TL;DR: Oracle Health has made its Clinical Note AI agent available to all UK customers after a pilot programme across NHS trusts including Barts Health, Imperial College Healthcare and Milton Keynes University Hospital. The tool uses ambient voice technology to draft patient notes, aiming to reduce administrative burden on clinicians.
From Pilot to Full UK Launch
The Clinical Note tool lets clinicians use ambient voice to draft patient notes during consultations, rather than typing them up afterwards. Oracle Health launched the AI agent in the US last year, and it is now used in more than 300 organisations globally.
Robin Kearney, consultant in acute medicine at Milton Keynes University Hospital, said the tool had “improved the accuracy of my notes and given me a lot of time back.” He described being able to focus entirely on patients during appointments and complete letters before they leave the department.
The participating NHS trusts — Barts Health, Imperial College Healthcare and Milton Keynes — are now expanding Clinical Note deployment across their organisations.
Part of a Broader NHS AI Push
Oracle Health holds 25% of the UK’s electronic patient record market among NHS acute trusts, according to a May 2025 report from Future Health Intelligence. The company has committed to investing $5bn (£3.7bn) in UK cloud services over the next five years.
The launch aligns with wider NHS adoption of ambient voice technology. In February, Alec Price-Forbes, NHS England’s national chief clinical information officer, described AVT as “an enabler for us truly to reimagine healthcare.” NHS England published a national self-certified registry for AVT suppliers in January, setting standards for clinical safety, technology and data protection.

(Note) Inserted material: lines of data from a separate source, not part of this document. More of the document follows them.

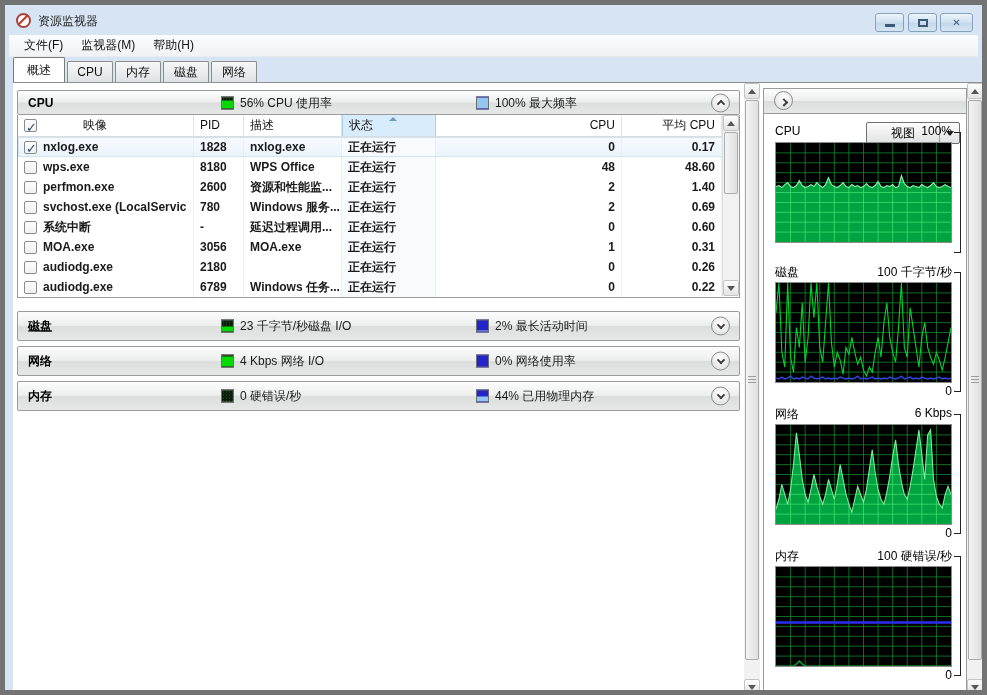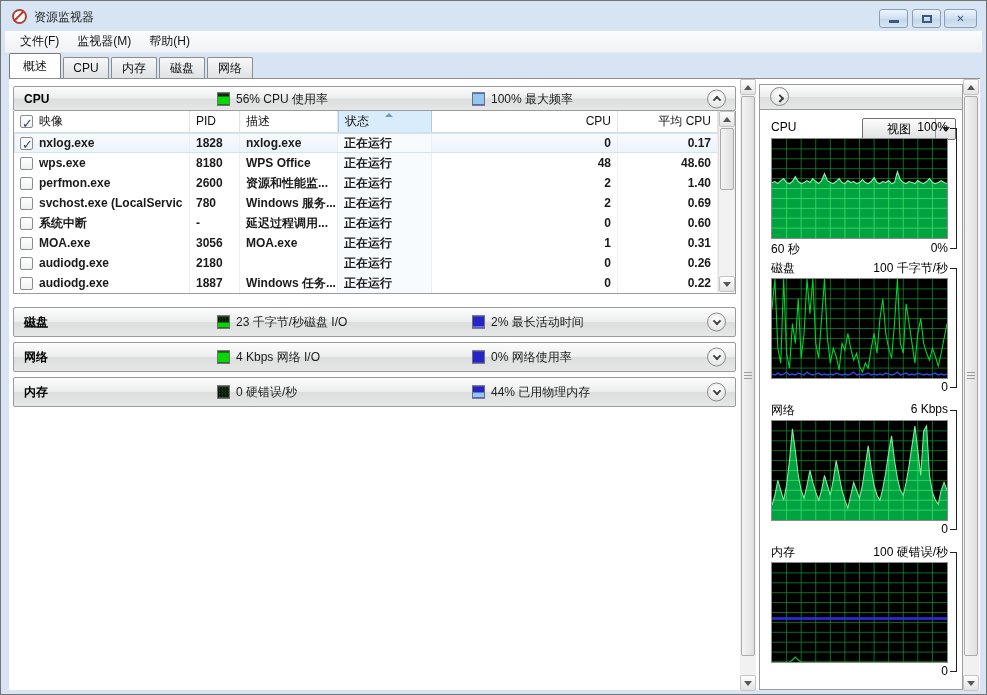--- a/index.html
+++ b/index.html
@@ -6,7 +6,7 @@
   html,body { width:987px; height:695px; }
   body { font-family:"Liberation Sans","DejaVu Sans",sans-serif; font-size:12px; color:#1a1a1a; background:#fff; }
 
-  .window { position:relative; width:987px; height:695px; background:#d6e4f3; border:1px solid #737373; overflow:hidden; }
+  .window { position:relative; width:987px; height:695px; background:#d6e4f3; border:5px solid #737373; overflow:hidden; }
 
   
   .titlebar { position:absolute; left:0; top:0; right:0; height:30px; }

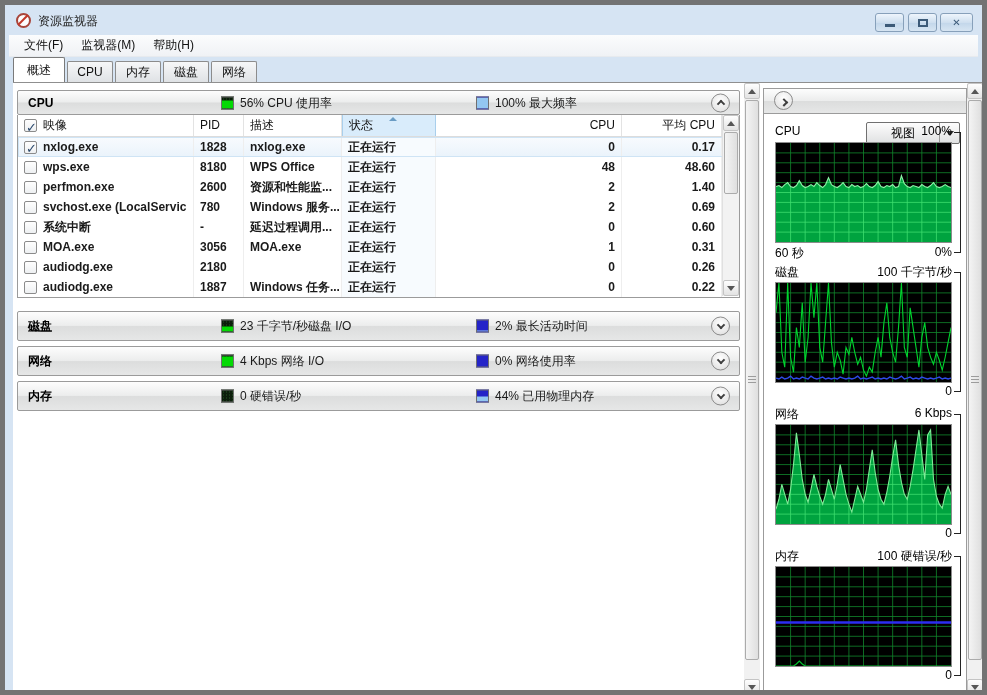--- a/index.html
+++ b/index.html
@@ -64,7 +64,7 @@
   
   .ptable { position:absolute; left:4px; top:32px; width:723px; height:183px; border:1px solid #9b9b9b; border-top:none; background:#fff; }
   .thead { position:relative; height:22px; border-bottom:1px solid #dcdcdc; display:flex; }
-  .th { border-right:1px solid #e3e3e3; padding:0 6px; line-height:21px; color:#111; white-space:nowrap; overflow:hidden; position:relative; }
+  .th { border-right:1px solid #e3e3e3; padding:0 6px; line-height:21px; color:#111; white-space:nowrap; overflow:hidden; position:relative;gap:40px; }
   .trow { display:flex; height:20px; line-height:20px; position:relative; }
   .cell { border-right:1px solid #eeeeee; padding:0 6px; white-space:nowrap; overflow:hidden;font-weight:bold; }
   .c-img{width:176px;display:flex;align-items:center;} .c-pid{width:50px;} .c-desc{width:98px;}

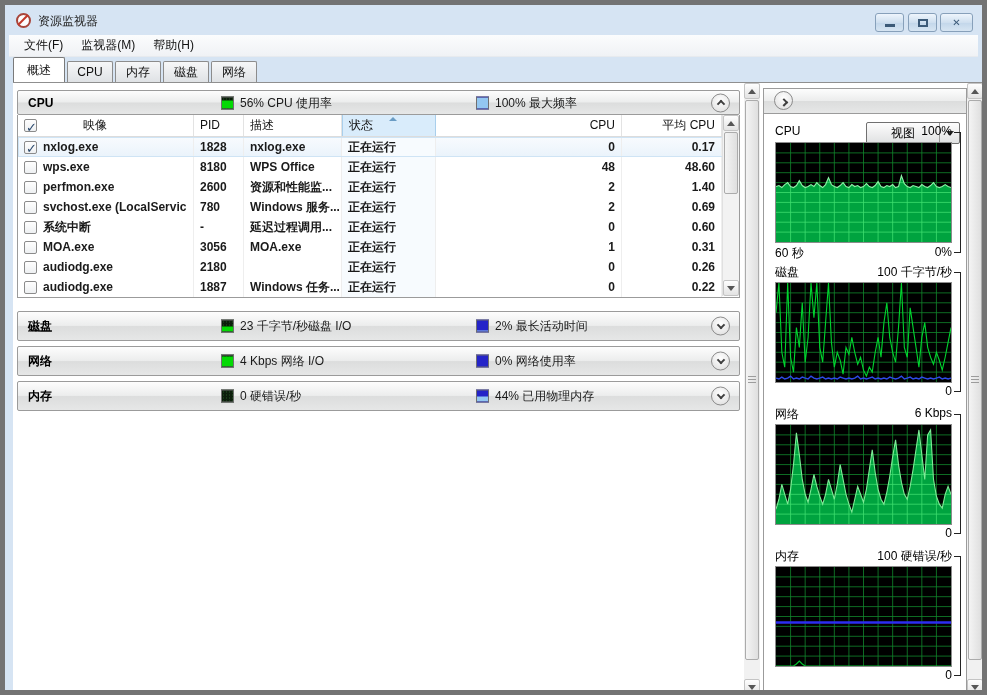--- a/index.html
+++ b/index.html
@@ -439,10 +439,6 @@
             <polyline points="0.00,44.00 1.67,43.00 3.33,45.00 5.00,42.00 6.67,40.00 8.33,44.00 10.00,45.00 11.67,43.00 13.33,38.00 15.00,43.00 16.67,45.00 18.33,44.00 20.00,42.00 21.67,44.00 23.33,40.00 25.00,43.00 26.67,45.00 28.33,42.00 30.00,35.00 31.67,42.00 33.33,44.00 35.00,45.00 36.67,43.00 38.33,40.00 40.00,44.00 41.67,45.00 43.33,42.00 45.00,44.00 46.67,43.00 48.33,45.00 50.00,44.00 51.67,41.00 53.33,44.00 55.00,45.00 56.67,43.00 58.33,39.00 60.00,44.00 61.67,45.00 63.33,43.00 65.00,44.00 66.67,42.00 68.33,45.00 70.00,44.00 71.67,33.00 73.33,41.00 75.00,44.00 76.67,45.00 78.33,43.00 80.00,44.00 81.67,45.00 83.33,42.00 85.00,44.00 86.67,45.00 88.33,43.00 90.00,40.00 91.67,44.00 93.33,45.00 95.00,44.00 96.67,42.00 98.33,44.00 100.00,45.00" fill="none" stroke="#8df2a6" stroke-width="1.1" vector-effect="non-scaling-stroke"></polyline>
           </svg>
         </div>
-      <div class="g-bottom-row lbl-cpu-bot">
-          <span>60 秒</span>
-          <span>0%</span>
-        </div>
       <div class="bracket brk-cpu"></div>
 
       <div class="g-label-row lbl-dsk-top">

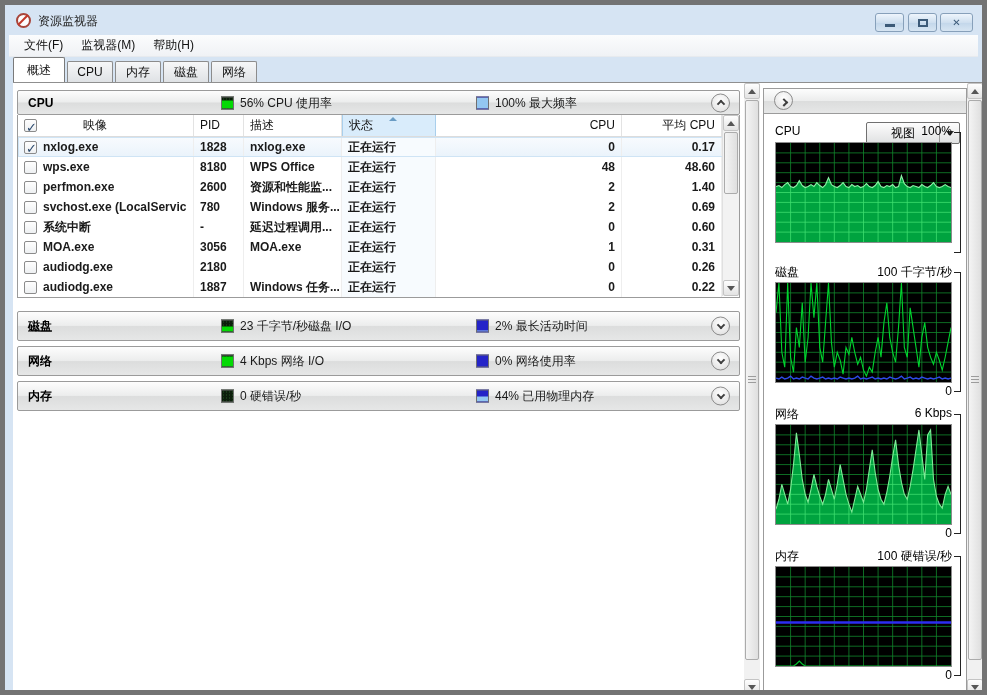--- a/index.html
+++ b/index.html
@@ -278,7 +278,7 @@
               <span class="cb"></span>
               <span class="img-label">audiodg.exe</span>
             </div>
-    <div class="cell c-pid">1887</div>
+    <div class="cell c-pid">6789</div>
     <div class="cell c-desc">Windows 任务...</div>
     <div class="cell c-status">正在运行</div>
     <div class="cell c-threads">5</div>

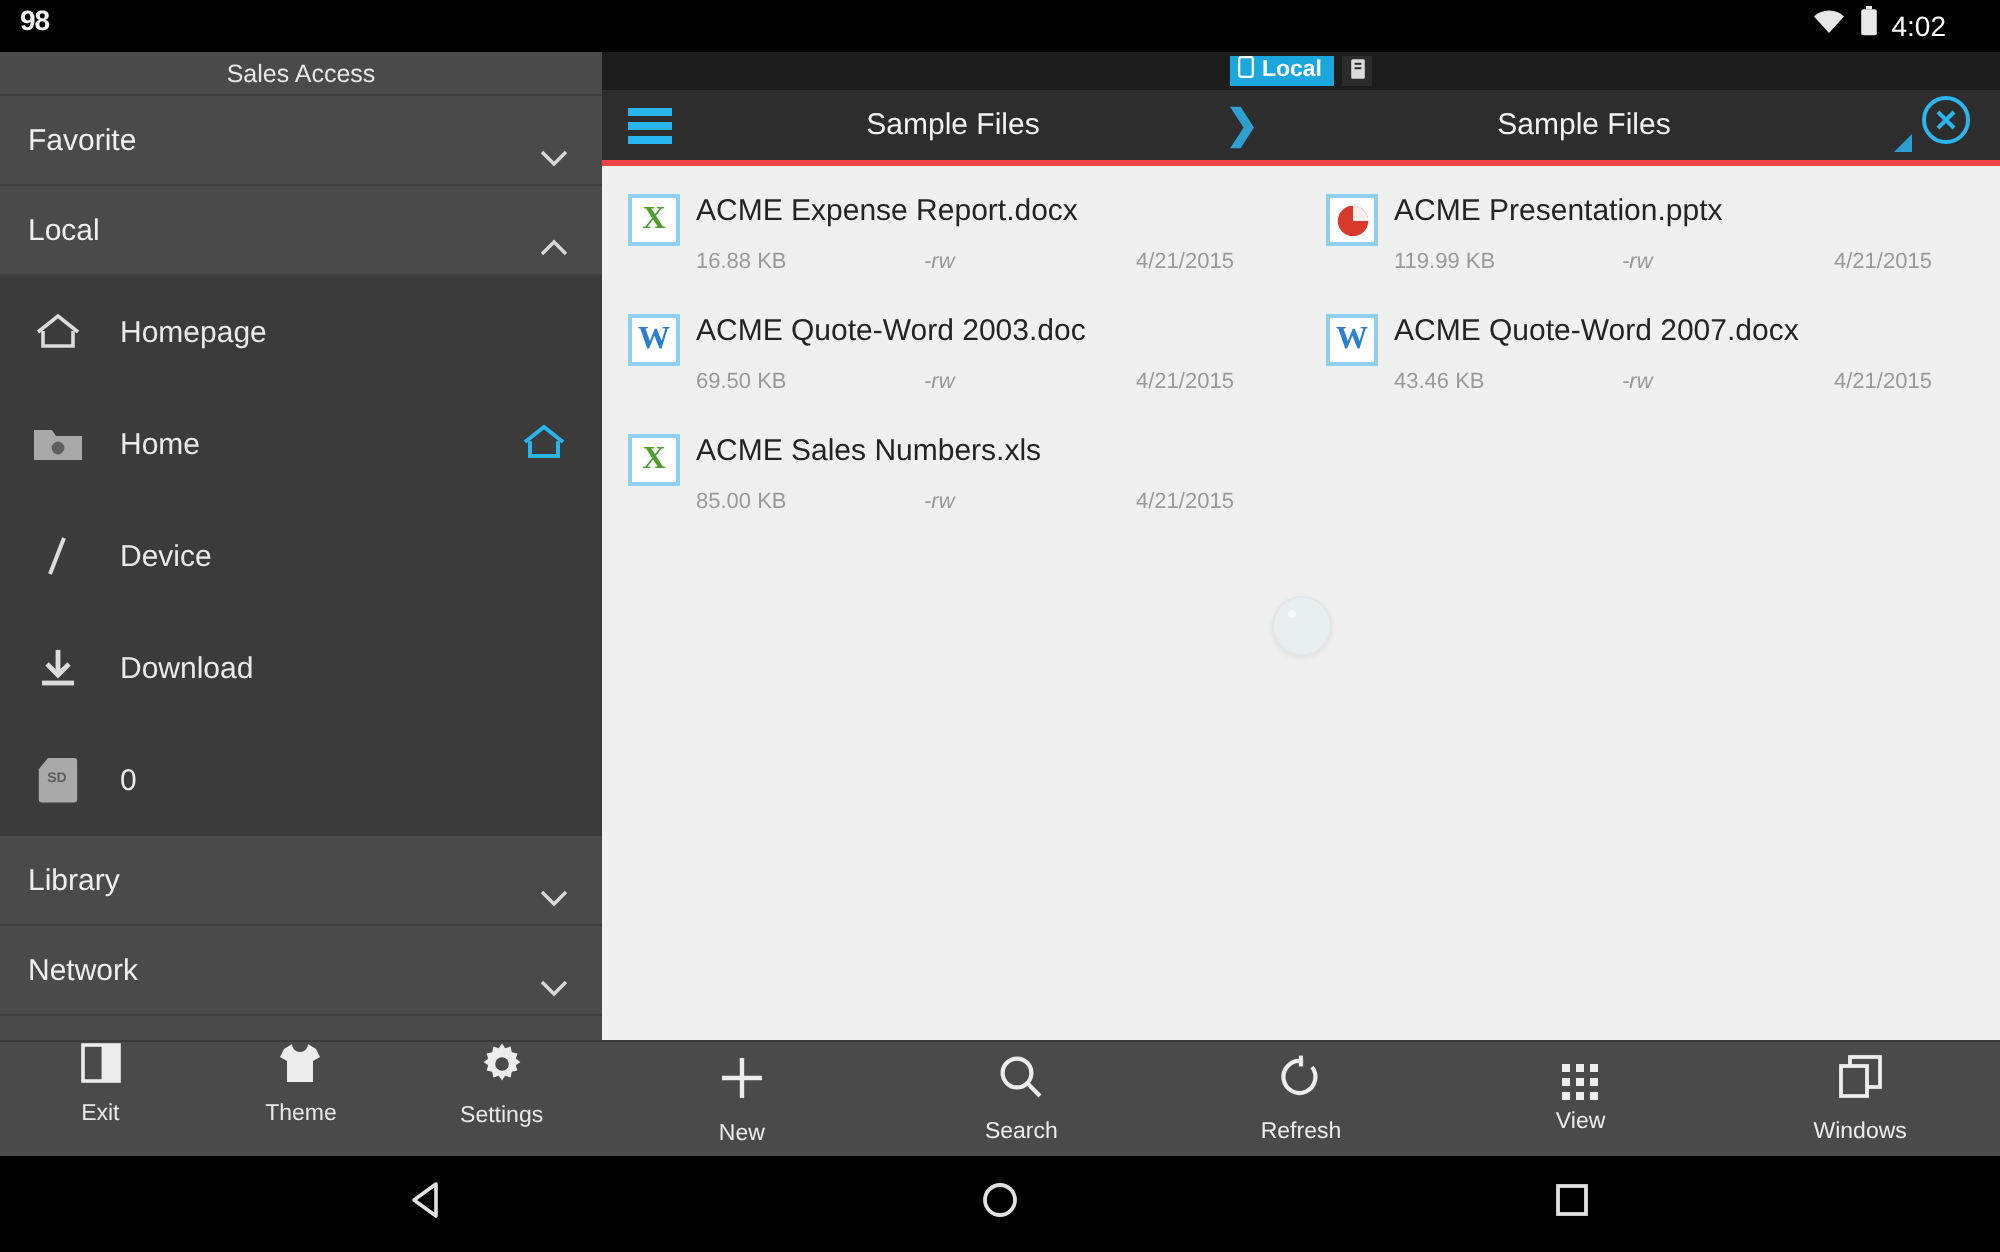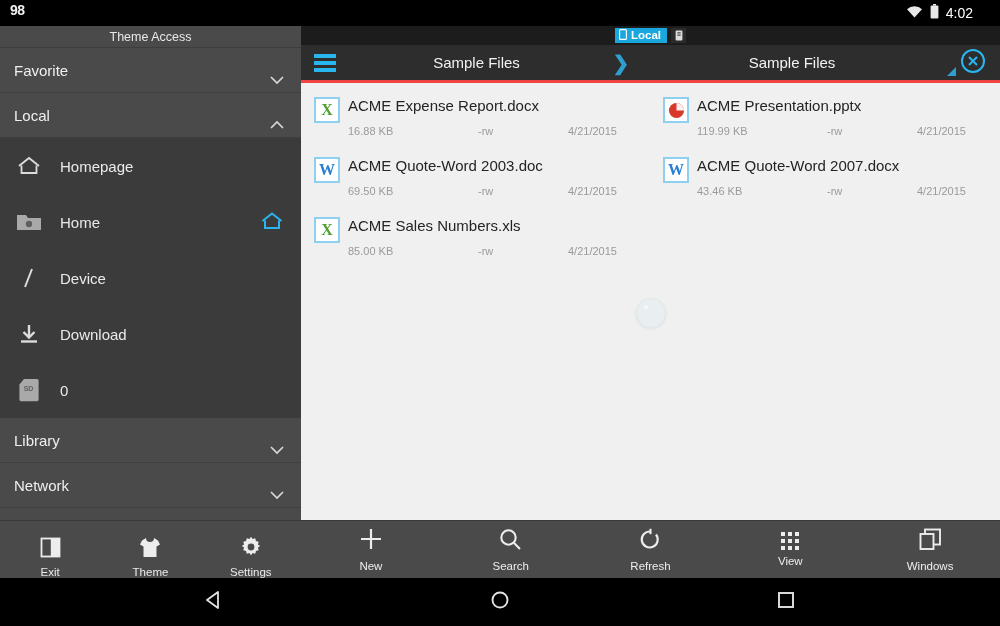--- a/index.html
+++ b/index.html
@@ -190,7 +190,7 @@
   </div>
 
   <div class="sidebar">
-    <div class="fastaccess-title">Theme Access</div>
+    <div class="fastaccess-title">Sales Access</div>
 
     <div class="sb-section">
       <span>Favorite</span>

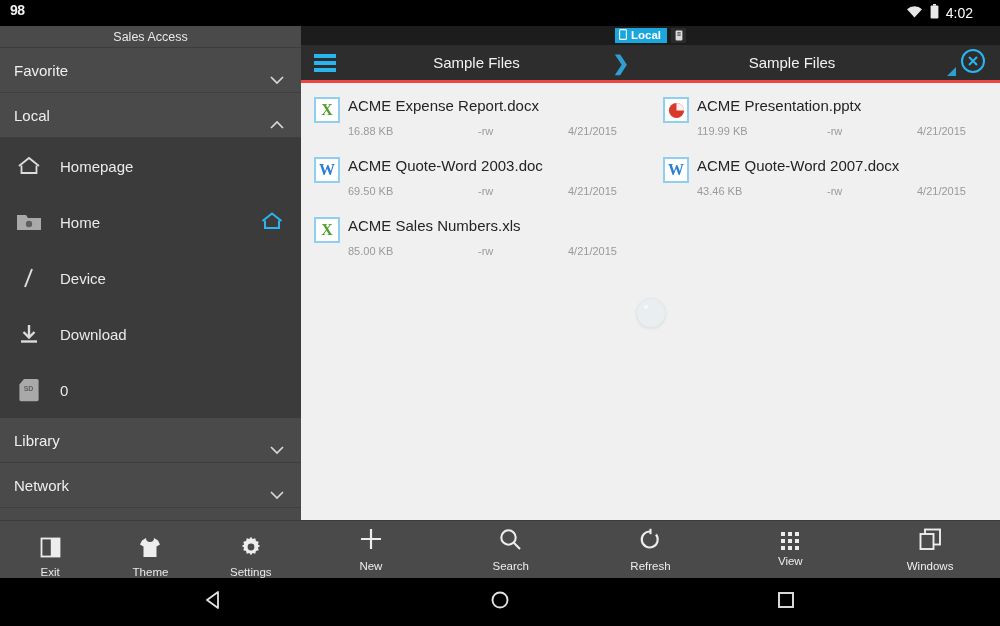--- a/index.html
+++ b/index.html
@@ -129,7 +129,7 @@
   }
   .file-meta { position:absolute; top:34px; left:47px; width:300px; height:14px; }
   .fm-size { position:absolute; left:0;   color:#9a9a9a; font-size:11px; }
-  .fm-perm { position:absolute; left:130px; color:#9a9a9a; font-size:11px; }
+  .fm-perm { position:absolute; left:114px; color:#9a9a9a; font-size:11px;font-style:italic; }
   .fm-date { position:absolute; left:220px; color:#9a9a9a; font-size:11px; }
 
   .spinner {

Rival EPR provider Epic has also confirmed plans to integrate AI tools into its NHS offering.
Looking Forward
The expansion of clinical AI from pilot to production across NHS trusts is a concrete step beyond the experimentation phase. For UK health technology suppliers, the emerging AVT standards and supplier registry signal a maturing procurement framework — making it clearer what is required to sell AI tools into the NHS.